**YOUR GOAL**
Turn the lines of every entry below into one numbered list, and skip any blank lines. Leave the pictures out of your answer.

──────── RECORDS SUPPLIED

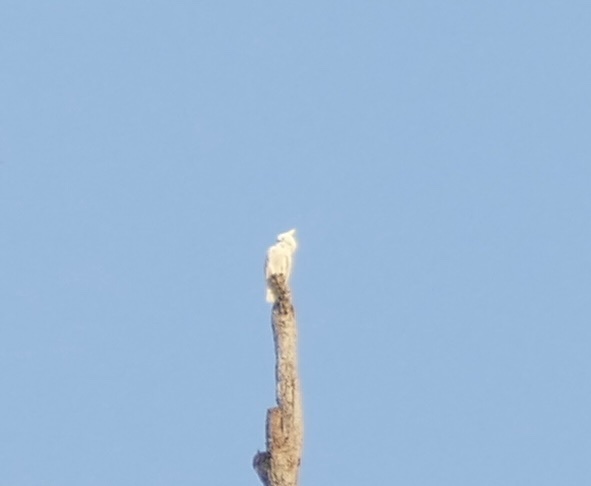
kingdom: Animalia
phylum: Chordata
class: Aves
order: Psittaciformes
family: Psittacidae
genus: Cacatua
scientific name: Cacatua galerita
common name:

────────────────

**TASK SOLUTION**
1. kingdom: Animalia
2. phylum: Chordata
3. class: Aves
4. order: Psittaciformes
5. family: Psittacidae
6. genus: Cacatua
7. scientific name: Cacatua galerita
8. common name:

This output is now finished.